Abstract

Lemierre's syndrome is classically precipitated by oropharyngeal infections that progress to suppurative internal jugular vein thrombophlebitis via direct extension. Metastatic pneumonia from septic emboli is nearly universal and bacterial seeding frequently results in disseminated septic foci. Fusobacterium necrophorum is the most commonly reported etiologic agent, though methicillin-resistant Staphylococcus aureus (MRSA) is an emerging pathogen and a myriad of oropharyngeal flora must be covered until blood cultures return. Prompt identification is paramount to minimizing morbidity. Empiric treatment with antibiotics exhibiting predominantly anaerobic activity has been standard, but now may be insufficient, given an evolving microbial landscape. Anticoagulation continues to be debated. We describe an uncommon presentation of Lemierre's syndrome in a diabetic patient secondary to MRSA, where the only identifiable source of entry was atraumatic post-auricular cellulitis. Why Should an Emergency Physician Be Aware of This?

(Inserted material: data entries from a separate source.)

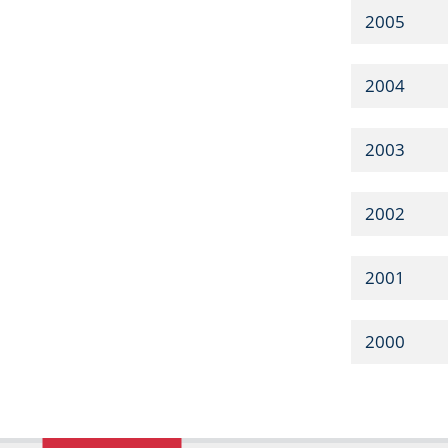
2005
2004
2003
2002
2001
2000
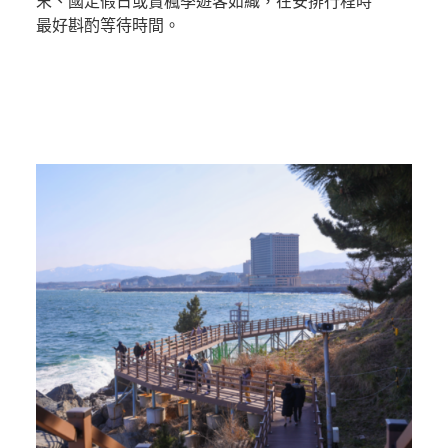
末、國定假日或賞楓季遊客如織，在安排行程時
最好斟酌等待時間。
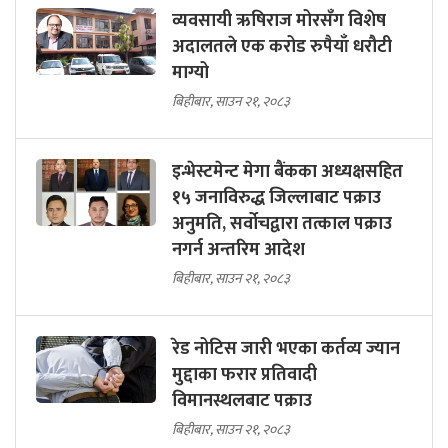
व्यवसायी ऋषिराज मोरसँग विशेष
अदालतले एक करोड रुपैयाँ धरौटी
माग्यो
बिहीबार, साउन २१, २०८३
इन्भेस्टमेन्ट मेगा बैंकका अध्यक्षसहित
१५ जनाविरुद्ध जिल्लाबाट पक्राउ
अनुमति, सर्वोचद्वारा तत्काल पक्राउ
नगर्न अन्तरिम आदेश
बिहीबार, साउन २१, २०८३
रेड नोटिस जारी भएका कर्तव्य ज्यान
मुद्दाका फरार प्रतिवादी
विमानस्थलबाट पक्राउ
बिहीबार, साउन २१, २०८३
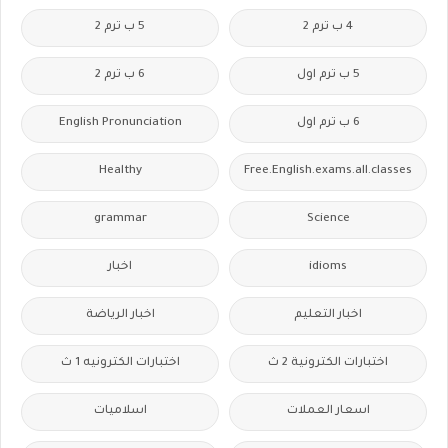
4 ب ترم 2
5 ب ترم 2
5 ب ترم اول
6 ب ترم 2
6 ب ترم اول
English Pronunciation
Healthy
Free.English.exams.all.classes
grammar
Science
idioms
اخبار
اخبار التعليم
اخبار الرياضة
اختبارات الكترونية 2 ث
اختبارات الكترونيه 1 ث
اسعار العملات
اسلاميات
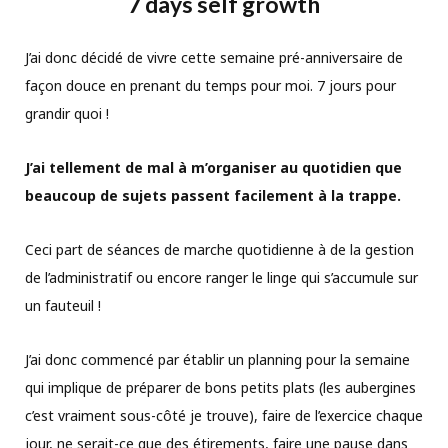
7 days self growth
J’ai donc décidé de vivre cette semaine pré-anniversaire de
façon douce en prenant du temps pour moi. 7 jours pour
grandir quoi !
J’ai tellement de mal à m’organiser au quotidien que
beaucoup de sujets passent facilement à la trappe.
Ceci part de séances de marche quotidienne à de la gestion
de l’administratif ou encore ranger le linge qui s’accumule sur
un fauteuil !
J’ai donc commencé par établir un planning pour la semaine
qui implique de préparer de bons petits plats (les aubergines
c’est vraiment sous-côté je trouve), faire de l’exercice chaque
jour, ne serait-ce que des étirements, faire une pause dans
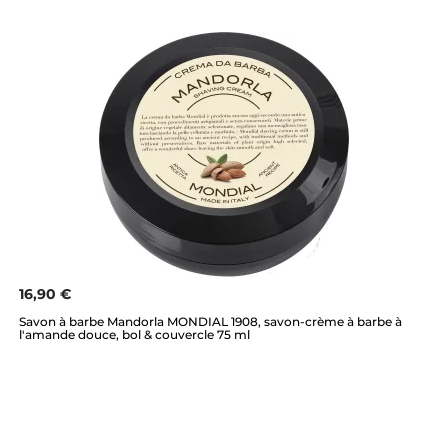
16,90 €
Savon à barbe Mandorla MONDIAL 1908, savon-crème à barbe à
l'amande douce, bol & couvercle 75 ml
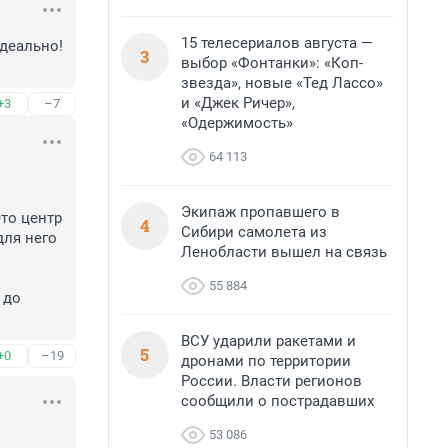
15 телесериалов августа —
еально! 

3
выбор «Фонтанки»: «Коп-
звезда», новые «Тед Лассо»
и «Джек Ричер»,
+3
–7
«Одержимость»
64 113
Экипаж пропавшего в
то центр 
4
Сибири самолета из
ля него 
Ленобласти вышел на связь
55 884
до 
ВСУ ударили ракетами и
5
+0
–19
дронами по территории
России. Власти регионов
сообщили о пострадавших
53 086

Given the evolving landscape of organisms implicated in septic internal jugular thrombophlebitis, empiric treatment should entail consideration of MRSA. Patients at an elevated risk include those who are undomiciled or incarcerated, injection drug users, human immunodeficiency virus-positive, and have recently been hospitalized or completed a course of antibiotics. The existing evidence evaluating empiric anticoagulation is low-powered and retrospective and would benefit from randomized controlled trials. Although it does not appear valuable for most, those with thrombus extension, persistentbacteremia, or central venous thrombosis may benefit.